Linear Model is one of the simplest model, we use this section as the starting point to introduce some common ideas
in
Data Science.
Least Square Problem
Click on the Canvas to place additional points
Suppose we have $n$ data points, $x_1,\cdots,x_n$, in $\mathbb{R}^p $, denote $$\mathbf{X} \in
\mathbb{R}^{n\times p }$$
the matrix with entries given by $$\mathbf{X}_{i,j}=(x_i)_j$$
For each point, $x_i$, there is a corresponding output $y_i$, we will denote the output vector by
$$\mathbf{y} := \begin{pmatrix} y_1\\\vdots\\y_n \end{pmatrix}$$
Denote the design matrix
$$X:=[\mathbf{X}|\mathbb{1}] \in \mathbb{R}^{n\times (p+1) }$$
The goal of a least square problem is to find the vector $\mathbf{\beta}\in \mathbb{R}^{p+1}$
that minimizes the Sum of Squared Error
$$\mathrm{SSE}(w):=\|X w - \mathbf{y}\|_2^2 $$
Geometric Approach
Projection Matrix
We start with the geometric way, the one that I found most natural. Recall that we have the following
minimization problem,
$$\min_{w\in \R^{p+1}} \|X w - \mathbf{y}\|_2^2$$
The object $$Xw$$ lives in the column space of $X$, thus to minimizes the above squared distance,
we only need to require
$Xw= \widehat{\mathbf{y}}$ where
$ \widehat{\mathbf{y}}$ is the projection of $\mathbf{y}$ onto the column space of $X$. In other words, recall that
the projection can be done via the projection matrix $X( X^T X)^{-1}X^T$, we need to have
$$Xw= \widehat{\mathbf{y}} =X( X^T X)^{-1}X^T \mathbf{y}$$
Which implies
$$ w = ( X^T X)^{-1}X^T \mathbf{y}$$
Since $$\hat{\mathbf{y}} = Xw =X( X^T X)^{-1}X^T \mathbf{y} $$
The following projection matrix is also often called the hat matrix
$$P = X( X^T X)^{-1}X^T$$
Correlations, R Squared and F-statistics
Correlations
Denoting the $i$-th column of $X$ by $X_i$. The standard definition of correlation can be
rewritten as
$$
\begin{aligned}
\mathtt{Corr}\left(\mathbf{y}, X_{i}\right):&=\frac{\sum(\mathbf{y}_j-\overline{\mathbf{y}})

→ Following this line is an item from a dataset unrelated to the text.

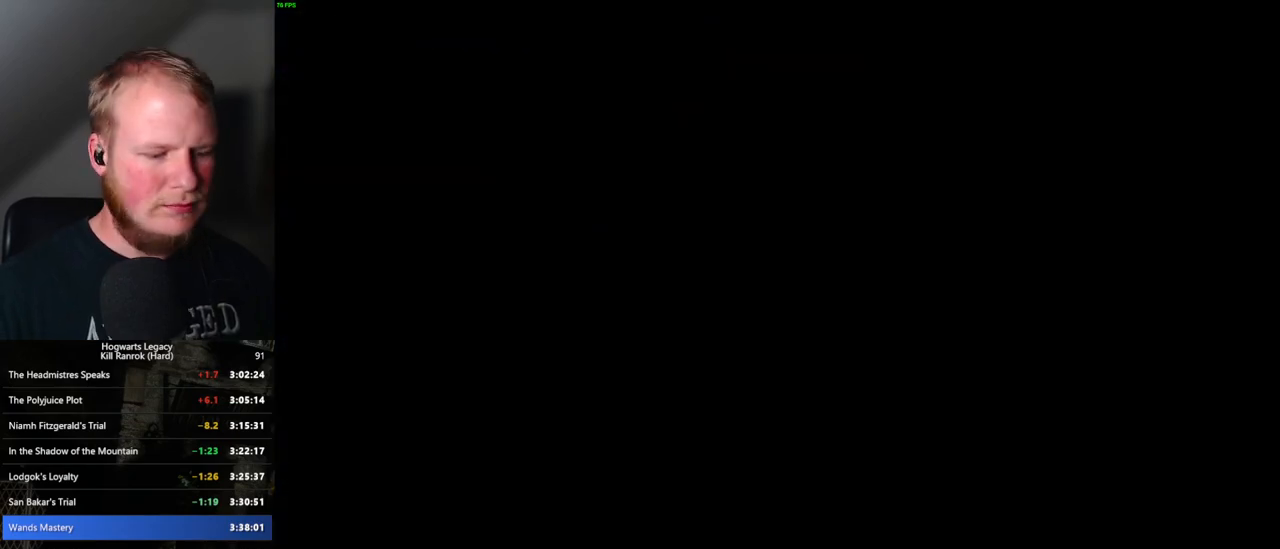
{"keys": [], "mouse": [], "events": []}
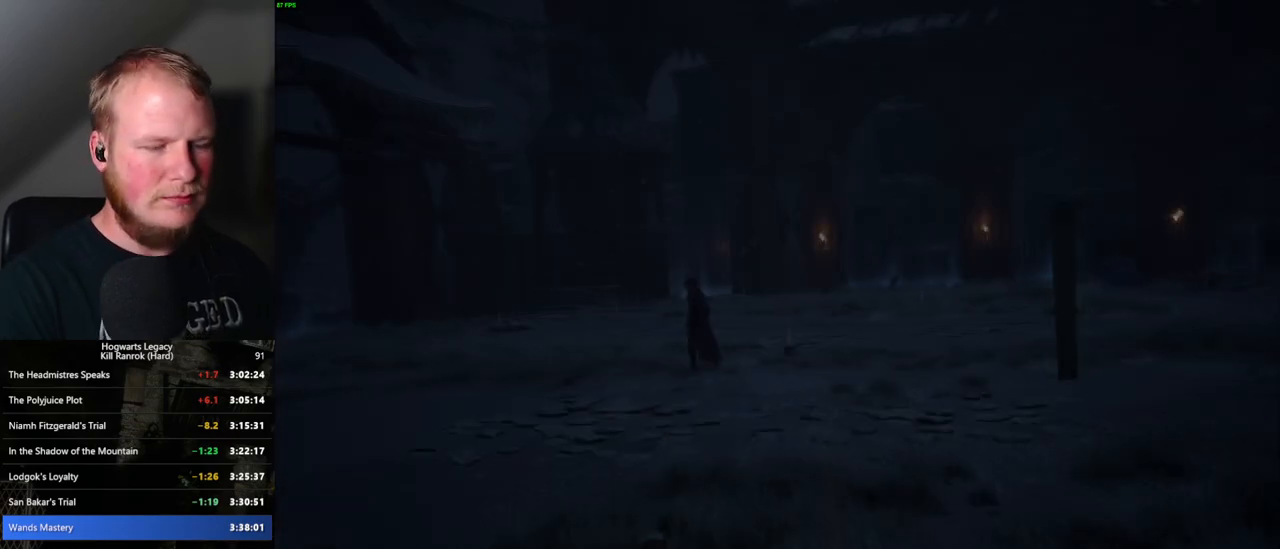
{"keys": [], "mouse": [], "events": []}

(X_{ji}-\overline{X_{i}})}{\sqrt{\sum(
X_{ji}-\overline{X_{i}})^2\sum(\mathbf{y_j}-\overline{\mathbf{y}})^2}}
\\ &=\frac{\left(\mathbf{y}-\overline{\mathbf{y}}\right)\cdot\left(
X_{i}-\overline{X_{i}}\right)}{\|X_i\|\|\mathbf{y}\|}\\ &=\cos
\left(\angle\left(\mathbf{y}-\overline{\mathbf{y}},
X_{i}-\overline{X_{i}}\right)\right)
\end{aligned}
$$
$R^2$
Similarly, using the decomposition
$$SST=SSE+SSR$$
$$R^{2}:=\frac{SSR}{SST}=\cos ^{2}(\angle(\mathbf{y}-\overline{\mathbf{y}},
\widehat{\mathbf{y}}-\overline{\mathbf{y}}))$$
The loss function can be expanded
$$\mathrm{SSE}(b)=b^TX^TXb-2(Xb)^T\mathbf{y}+\mathbf{y}^T\mathbf{y} $$
Taking derivative (gradient) w.r.t $b$ gives
$$\nabla \mathrm{SSE} = 2X^TX b - 2X^T \mathbf{y}$$
At the local minimals, we have
$$\nabla \mathrm{SSE} = 2X^TX b - 2X^T \mathbf{y}=0$$
which gives us the, Normal Equation
$$X^TX b= X^T \mathbf{y}$$
When the inverse of $X^TX$ exist, we have, again $$ b = ( X^T X)^{-1}X^T \mathbf{y}$$
For ideas behind the Gradient Descend Algorithm, see the page Optimization
Methods. In the example, we applied the Gradient Descend algorithm to minimize $\mathrm{SSE}(b)$.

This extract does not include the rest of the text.